4. In Mexico a left turn signal on the highway is usually an invitation to pass the vehicle; but be careful, it could mean they are turning left.
5. Drive defensively. Mexicans are generally very laid back people who have a flexible attitude towards arriving on time. Put behind the wheel of a car, the situation changes drastically. Expect impatient drivers, passing on solid lines other dangerous stunt car driver tactics.
Bill also addressed some frequently asked questions relating to driving in Mexico:
What type of permits does a vehicle need? If you drive in Mexico (other than the Baja, Northern Sonora and border towns) you will need a six month importation permit (Recreational vehicles can get 10 year permits) which you can obtain on line and at most border crossings.  
What should you do if you get pulled over?
If you get pulled over by the police, be prepared and have all your documentation; drivers’ license, vehicle permit, your FMM tourist visa or FM3 and registration. In Mexico it is common for the driver to get out of the car to greet the police officer.  The police will be most concerned with seeing your driver’s license.  They will tell you if you have committed an offense and what the offense is.  Unlike in United States and Canada, if you do it nicely, you can often dispute the ticket with the police officer.  If they end up giving you a ticket, they will confiscate your driver’s license. It will be returned to you once you pay the ticket. We recommend being friendly and paying the ticket. 
What type of auto insurance do you need? American and Canadian vehicle insurance is not accepted in Mexico. We recommend that road travelers get quotes online so they understand the language in the policy. We advise people to get a legal component and liability in case they get into an accident. At Amigomexinsurance.com, you can quote and buy your Insurance Policy in minutes.

How long can travelers by car stay on the road in Mexico?
The vehicle permit is issued for no longer than six months. If you apply and receive an extended visitor’s permit (an FM3) then the vehicle permit extends to the life of your tourist visa. 
Top recommended road itineraries?
Beach Lovers? Solitude in Nature
You cannot beat the diversity and mystery of the Baja. The beaches are magnificent and the deserts are intense. Bahia Conception is a dream. You can pet the whales in Guerrero Negro, Camp on the isolated beaches on the Sea of Cortes and be dancing with the stars in Cabo a few days later. Diversity, beach, desert, scenery.
Culture, Colonial and Charm
A circular route of Guadalajara, Guanajuato, San Miguel de Allende, Querétaro, Morelia and Patsquaro will give you an appetite for more colonial city exploration. This circle route will charm you with history, cuisine, music and more. This is the colonial heart of the country.
Yucatan Peninsula
Take the complete circle route and explore the ancient Maya.
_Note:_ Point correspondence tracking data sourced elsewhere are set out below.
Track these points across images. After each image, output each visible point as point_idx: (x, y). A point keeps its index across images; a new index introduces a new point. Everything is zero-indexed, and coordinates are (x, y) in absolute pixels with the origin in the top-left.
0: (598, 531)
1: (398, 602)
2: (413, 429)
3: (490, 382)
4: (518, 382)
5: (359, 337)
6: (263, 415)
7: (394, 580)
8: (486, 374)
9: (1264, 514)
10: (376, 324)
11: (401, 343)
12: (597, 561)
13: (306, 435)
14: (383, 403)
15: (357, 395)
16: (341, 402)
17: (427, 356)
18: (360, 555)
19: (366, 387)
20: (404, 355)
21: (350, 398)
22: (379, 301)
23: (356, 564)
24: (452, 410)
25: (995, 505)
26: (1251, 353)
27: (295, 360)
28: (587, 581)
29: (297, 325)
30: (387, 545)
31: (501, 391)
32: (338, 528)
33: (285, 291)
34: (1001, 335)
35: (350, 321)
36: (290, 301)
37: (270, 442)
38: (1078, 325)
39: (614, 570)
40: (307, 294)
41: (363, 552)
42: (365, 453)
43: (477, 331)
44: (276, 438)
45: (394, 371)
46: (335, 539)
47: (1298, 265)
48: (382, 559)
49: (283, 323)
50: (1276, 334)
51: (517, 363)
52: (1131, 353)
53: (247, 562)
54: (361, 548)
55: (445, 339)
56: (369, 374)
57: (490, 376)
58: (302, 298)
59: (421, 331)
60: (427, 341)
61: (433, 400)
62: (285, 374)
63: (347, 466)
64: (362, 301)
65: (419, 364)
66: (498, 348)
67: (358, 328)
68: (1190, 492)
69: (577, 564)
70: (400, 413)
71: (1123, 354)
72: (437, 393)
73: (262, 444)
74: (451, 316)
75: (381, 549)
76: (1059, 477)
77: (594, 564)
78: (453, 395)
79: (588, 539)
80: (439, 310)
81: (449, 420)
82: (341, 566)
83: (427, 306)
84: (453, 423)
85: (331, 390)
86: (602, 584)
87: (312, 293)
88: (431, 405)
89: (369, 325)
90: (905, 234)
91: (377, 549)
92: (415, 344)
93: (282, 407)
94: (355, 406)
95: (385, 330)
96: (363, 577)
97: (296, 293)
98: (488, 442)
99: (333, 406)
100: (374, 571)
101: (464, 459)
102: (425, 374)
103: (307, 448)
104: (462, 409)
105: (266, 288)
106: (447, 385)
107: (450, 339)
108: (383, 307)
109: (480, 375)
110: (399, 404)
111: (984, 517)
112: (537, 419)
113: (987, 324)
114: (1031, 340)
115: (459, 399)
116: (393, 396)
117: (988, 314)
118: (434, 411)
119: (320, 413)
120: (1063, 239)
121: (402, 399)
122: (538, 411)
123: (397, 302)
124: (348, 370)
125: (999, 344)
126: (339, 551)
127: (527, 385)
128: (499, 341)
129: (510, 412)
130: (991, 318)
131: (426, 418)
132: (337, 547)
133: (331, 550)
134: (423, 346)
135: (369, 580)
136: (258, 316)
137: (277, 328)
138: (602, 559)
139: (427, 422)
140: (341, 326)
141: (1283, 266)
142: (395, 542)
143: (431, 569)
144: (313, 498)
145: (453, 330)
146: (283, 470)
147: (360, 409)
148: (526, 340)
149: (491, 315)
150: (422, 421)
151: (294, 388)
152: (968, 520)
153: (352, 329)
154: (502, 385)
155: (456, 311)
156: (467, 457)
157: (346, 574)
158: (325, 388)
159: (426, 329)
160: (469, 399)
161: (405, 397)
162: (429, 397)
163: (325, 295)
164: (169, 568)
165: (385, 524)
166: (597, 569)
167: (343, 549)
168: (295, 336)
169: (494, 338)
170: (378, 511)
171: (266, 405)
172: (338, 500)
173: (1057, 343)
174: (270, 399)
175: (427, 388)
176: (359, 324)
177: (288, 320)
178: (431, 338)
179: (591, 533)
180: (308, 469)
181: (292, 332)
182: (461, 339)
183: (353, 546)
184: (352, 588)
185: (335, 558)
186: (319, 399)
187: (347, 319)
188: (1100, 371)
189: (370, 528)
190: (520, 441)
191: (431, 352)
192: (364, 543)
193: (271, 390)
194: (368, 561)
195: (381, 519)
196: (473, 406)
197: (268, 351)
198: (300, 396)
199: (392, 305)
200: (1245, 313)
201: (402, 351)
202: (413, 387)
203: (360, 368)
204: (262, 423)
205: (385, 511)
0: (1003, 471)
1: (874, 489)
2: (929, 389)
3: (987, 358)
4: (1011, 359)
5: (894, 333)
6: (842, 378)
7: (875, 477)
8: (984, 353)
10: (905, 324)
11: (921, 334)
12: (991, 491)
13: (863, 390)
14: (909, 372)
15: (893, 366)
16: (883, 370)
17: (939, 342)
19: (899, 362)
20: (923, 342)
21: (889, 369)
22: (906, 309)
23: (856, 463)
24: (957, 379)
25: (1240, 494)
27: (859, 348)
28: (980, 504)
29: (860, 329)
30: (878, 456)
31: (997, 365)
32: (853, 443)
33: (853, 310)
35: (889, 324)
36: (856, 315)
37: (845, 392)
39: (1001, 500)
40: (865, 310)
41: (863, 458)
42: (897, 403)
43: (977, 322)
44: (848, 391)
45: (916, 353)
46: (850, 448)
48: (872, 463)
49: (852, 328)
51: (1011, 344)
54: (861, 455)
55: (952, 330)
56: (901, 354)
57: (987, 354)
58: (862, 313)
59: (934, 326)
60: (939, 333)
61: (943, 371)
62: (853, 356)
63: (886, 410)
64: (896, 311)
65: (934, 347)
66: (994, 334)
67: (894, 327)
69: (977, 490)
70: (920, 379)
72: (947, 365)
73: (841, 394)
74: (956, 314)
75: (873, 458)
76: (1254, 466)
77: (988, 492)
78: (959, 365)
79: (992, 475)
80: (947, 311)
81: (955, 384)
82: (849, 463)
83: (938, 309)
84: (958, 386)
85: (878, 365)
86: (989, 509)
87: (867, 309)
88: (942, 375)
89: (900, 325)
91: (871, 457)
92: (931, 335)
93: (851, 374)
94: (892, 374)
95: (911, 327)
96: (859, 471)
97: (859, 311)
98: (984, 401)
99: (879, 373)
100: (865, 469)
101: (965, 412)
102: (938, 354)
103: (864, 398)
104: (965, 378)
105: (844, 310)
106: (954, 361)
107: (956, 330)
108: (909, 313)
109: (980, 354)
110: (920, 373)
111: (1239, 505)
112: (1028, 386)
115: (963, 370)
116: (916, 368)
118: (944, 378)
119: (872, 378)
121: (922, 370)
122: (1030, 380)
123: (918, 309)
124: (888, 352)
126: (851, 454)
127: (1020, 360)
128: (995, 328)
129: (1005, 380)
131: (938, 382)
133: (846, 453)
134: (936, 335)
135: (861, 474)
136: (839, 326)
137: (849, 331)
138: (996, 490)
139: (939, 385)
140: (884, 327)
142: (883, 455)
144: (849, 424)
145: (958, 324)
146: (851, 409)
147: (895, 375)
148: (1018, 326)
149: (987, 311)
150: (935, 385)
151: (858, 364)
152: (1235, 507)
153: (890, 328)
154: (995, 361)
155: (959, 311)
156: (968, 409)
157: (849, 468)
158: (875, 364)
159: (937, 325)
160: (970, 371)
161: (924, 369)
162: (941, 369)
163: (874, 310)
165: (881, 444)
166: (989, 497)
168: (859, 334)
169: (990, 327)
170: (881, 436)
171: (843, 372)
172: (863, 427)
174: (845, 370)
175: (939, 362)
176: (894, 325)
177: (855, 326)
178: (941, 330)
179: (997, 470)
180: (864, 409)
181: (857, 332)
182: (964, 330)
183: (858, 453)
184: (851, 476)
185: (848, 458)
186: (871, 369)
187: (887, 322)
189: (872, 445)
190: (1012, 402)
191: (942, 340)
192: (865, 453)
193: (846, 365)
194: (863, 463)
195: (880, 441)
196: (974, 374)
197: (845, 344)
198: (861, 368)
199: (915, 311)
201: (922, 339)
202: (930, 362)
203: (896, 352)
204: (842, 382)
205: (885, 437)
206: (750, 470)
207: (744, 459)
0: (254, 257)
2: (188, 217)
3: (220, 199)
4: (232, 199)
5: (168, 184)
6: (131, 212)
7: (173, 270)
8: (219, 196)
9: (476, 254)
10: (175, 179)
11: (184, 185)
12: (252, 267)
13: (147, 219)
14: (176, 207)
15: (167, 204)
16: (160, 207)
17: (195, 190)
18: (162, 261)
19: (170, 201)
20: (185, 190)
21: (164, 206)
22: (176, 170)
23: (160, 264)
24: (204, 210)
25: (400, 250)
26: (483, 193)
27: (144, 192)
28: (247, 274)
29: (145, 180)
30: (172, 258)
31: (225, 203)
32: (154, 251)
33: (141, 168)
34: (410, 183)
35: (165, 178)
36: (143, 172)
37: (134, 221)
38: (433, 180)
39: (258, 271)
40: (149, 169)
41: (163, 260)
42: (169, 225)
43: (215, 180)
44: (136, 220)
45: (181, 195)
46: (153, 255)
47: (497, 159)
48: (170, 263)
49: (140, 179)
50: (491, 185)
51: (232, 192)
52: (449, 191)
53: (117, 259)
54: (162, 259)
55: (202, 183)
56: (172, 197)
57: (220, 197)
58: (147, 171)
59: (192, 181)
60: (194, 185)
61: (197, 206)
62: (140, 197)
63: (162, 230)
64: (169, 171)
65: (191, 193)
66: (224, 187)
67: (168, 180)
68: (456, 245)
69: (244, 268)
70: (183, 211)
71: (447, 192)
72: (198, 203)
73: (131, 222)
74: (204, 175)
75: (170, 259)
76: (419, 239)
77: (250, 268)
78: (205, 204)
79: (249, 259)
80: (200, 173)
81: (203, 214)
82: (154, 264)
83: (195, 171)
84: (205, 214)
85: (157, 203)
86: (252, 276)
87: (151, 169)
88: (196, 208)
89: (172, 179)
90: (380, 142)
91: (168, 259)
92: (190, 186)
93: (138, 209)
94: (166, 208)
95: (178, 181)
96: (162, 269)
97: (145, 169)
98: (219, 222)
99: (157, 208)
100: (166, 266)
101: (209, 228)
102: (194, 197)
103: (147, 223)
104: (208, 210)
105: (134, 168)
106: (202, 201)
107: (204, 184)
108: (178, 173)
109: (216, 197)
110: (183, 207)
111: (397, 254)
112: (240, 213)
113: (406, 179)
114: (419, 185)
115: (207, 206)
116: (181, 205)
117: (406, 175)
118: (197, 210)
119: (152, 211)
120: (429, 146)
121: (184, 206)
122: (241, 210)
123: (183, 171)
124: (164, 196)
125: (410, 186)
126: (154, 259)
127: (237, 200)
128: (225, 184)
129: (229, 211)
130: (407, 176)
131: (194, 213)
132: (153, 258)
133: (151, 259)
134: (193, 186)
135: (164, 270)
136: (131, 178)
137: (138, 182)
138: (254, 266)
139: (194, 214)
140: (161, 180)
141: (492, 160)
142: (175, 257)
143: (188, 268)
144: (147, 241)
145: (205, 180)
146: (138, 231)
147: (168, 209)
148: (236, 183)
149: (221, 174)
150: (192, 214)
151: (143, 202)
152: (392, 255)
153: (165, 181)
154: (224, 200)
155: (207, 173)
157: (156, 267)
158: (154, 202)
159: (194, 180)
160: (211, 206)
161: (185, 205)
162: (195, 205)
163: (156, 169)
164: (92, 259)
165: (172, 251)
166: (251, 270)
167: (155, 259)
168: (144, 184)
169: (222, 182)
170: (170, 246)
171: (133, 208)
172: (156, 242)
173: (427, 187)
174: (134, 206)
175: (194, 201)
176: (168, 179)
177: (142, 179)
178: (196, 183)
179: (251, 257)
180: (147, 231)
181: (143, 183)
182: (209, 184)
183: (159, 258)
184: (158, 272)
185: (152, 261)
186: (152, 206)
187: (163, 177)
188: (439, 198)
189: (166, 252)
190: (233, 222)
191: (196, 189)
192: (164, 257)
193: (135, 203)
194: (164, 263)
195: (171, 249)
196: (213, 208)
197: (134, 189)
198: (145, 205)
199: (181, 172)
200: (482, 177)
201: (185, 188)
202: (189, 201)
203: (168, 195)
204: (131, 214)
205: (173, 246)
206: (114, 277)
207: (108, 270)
From Cancun, (or Isla Muljeres if you don’t want the party) drive slowly down the coast to Chetumal around to Palenque and onward to Campeche and Merida. Enjoy the powder white beaches but also discover the mystical cenotes and ancient sites along the way. The flamingoes on the Gulf coast are magnificent. Campeche and Merida are beautiful and diverse cities to discover. You would be rushed to do this in 10 days. You would also be rushed to do this in a year. There is simply too much to see, climb, discover, taste and touch.
Indigenous Cultures
Oaxaca to San Christobal to Palenque
The drive through small towns and larger cities gives you a glimpse of the lives of indigenous peoples in Mexico. You will experience the ancient cities and sites, the handicrafts and customs of rural peoples and well as the gorgeous natural elements in the countryside such as waterfalls, rivers, mountain passes and cloud forests.
Why Mexico? Mexico always excited us; its natural beauty, its rich history and the friendliness of its people. The light and colors make photographs very special. Mexico is exotic – different than the day to day life in Toronto, Vancouver, Chicago or LA. 
When you drive in Mexico, around every corner you can expect to be delightfully surprised; a beautiful church, an ancient pyramid, villagers in native costumes, a farmer plowing his fields with oxen…it never ceases to amaze.